Search This Blog

Sunday 22 November 2015

SpaceX's first manned mission, helicopters on Mars, and impossible galaxies...

I'll have to keep things short and sweet this week, as a few things in real-life are still main priorities:

Space X to start flying humans in 2017

SpaceX has become the first of the new private spaceflight companies to be contracted by NASA to fly astronauts to the International Space Station. “Commercial crew launches are really important for helping us meet the demand for research on the space station because it allows us to increase the crew to seven,” said Julie Robinson, International Space Station chief scientist. “Over the long term, it also sets the foundation for scientific access to future commercial research platforms in low- Earth orbit."

Above: CGI artwork of SpaceX's manned Dragon capsule. courtesy of SpaceX.

Next Mars rover may get flying companion

NASA may have plans for the Mars 2020 rover to use a small flying scout. A scouting drone could help the Mars 2020 rover avoid the sort of mission-ending misstep that got the smaller Spirit rover — the twin of the still-operational Opportunity rover — stuck in martian sand in 200.
“By March of next year — we’re actually building a full-scale helicopter, 1 kilogram size — we’re going to put it in a chamber and simulate, exactly, the Mars atmosphere. We have done some tests and we’re confident it will [fly],” JPL Director Charles Elachi said

Above: Artists impression of the Mars drone. Courtesy of JPL.

Space weather threatens equatorial power grids:

Although the effects of space weather on the power grids of more northerly countries are well understood, it's less well known how severely they can damage the infra structure of equatorial countries  and these new results suggest they may be more damaging that previously thought.

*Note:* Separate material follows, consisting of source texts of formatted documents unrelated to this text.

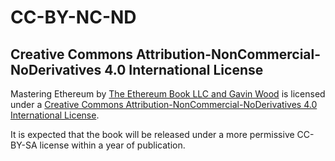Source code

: # CC-BY-NC-ND

## Creative Commons Attribution-NonCommercial-NoDerivatives 4.0 International License

  
Mastering Ethereum by [The Ethereum Book LLC and Gavin Wood](https://antonopoulos.com/) is licensed under a [Creative Commons Attribution-NonCommercial-NoDerivatives 4.0 International License](http://creativecommons.org/licenses/by-nc-nd/4.0/).

It is expected that the book will be released under a more permissive CC-BY-SA license within a year of publication.

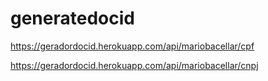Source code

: # generatedocid

https://geradordocid.herokuapp.com/api/mariobacellar/cpf

https://geradordocid.herokuapp.com/api/mariobacellar/cnpj

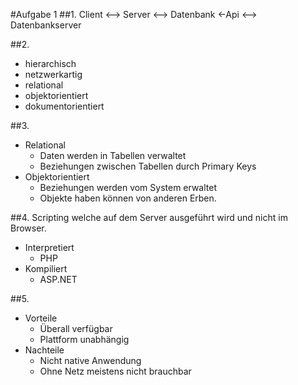 #Aufgabe 1
##1.
Client <--> Server <--> Datenbank <-Api <--> Datenbankserver

##2.
- hierarchisch
- netzwerkartig
- relational
- objektorientiert
- dokumentorientiert

##3.
- Relational
    - Daten werden in Tabellen verwaltet
    - Beziehungen zwischen Tabellen durch Primary Keys
- Objektorientiert
    - Beziehungen werden vom System erwaltet
    - Objekte haben können von anderen Erben.

##4.
Scripting welche auf dem Server ausgeführt wird und nicht im Browser.

- Interpretiert
    - PHP
- Kompiliert
    - ASP.NET

##5.
- Vorteile
    - Überall verfügbar
    - Plattform unabhängig
- Nachteile
    - Nicht native Anwendung
    - Ohne Netz meistens nicht brauchbar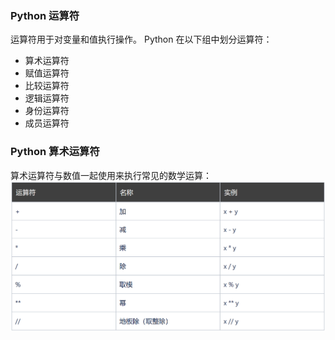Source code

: ### Python 运算符

运算符用于对变量和值执行操作。
Python 在以下组中划分运算符：

* 算术运算符
* 赋值运算符
* 比较运算符
* 逻辑运算符
* 身份运算符
* 成员运算符


### Python 算术运算符
算术运算符与数值一起使用来执行常见的数学运算：
![如下图所示](../../img/508A6498-E343-4034-B3C4-28AA74762064.png)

Space storms may have made a hospitable planet uninhabitable:

Massive versions of the coronal mass ejections thrown out by our Sun may be thrown out by the star of one of the most Earth-like exoplanets ever identified, rendering it uninhabitable.

Above: An artists impression of the poor little planet getting toasted.

Impossibly ancient galaxies

Some of the most ancient giant galaxies ever discovered have astronomers baffled - they're from such an early time in the universe that they have no shape, yet have grown to massive size by some unknown mechanism.

Relativity video earns $400,000:

Ryan Chester, a teenager from North Royalton in Ohio, submitted his video for the Breakthrough Junior Challenge, winning  $250,000 of which will go towards a scholarship, $50,000 to his teacher Richard Nestoff and $100,000 for his school to fund a science lab.

Above: Ryan Chester's prize winning video.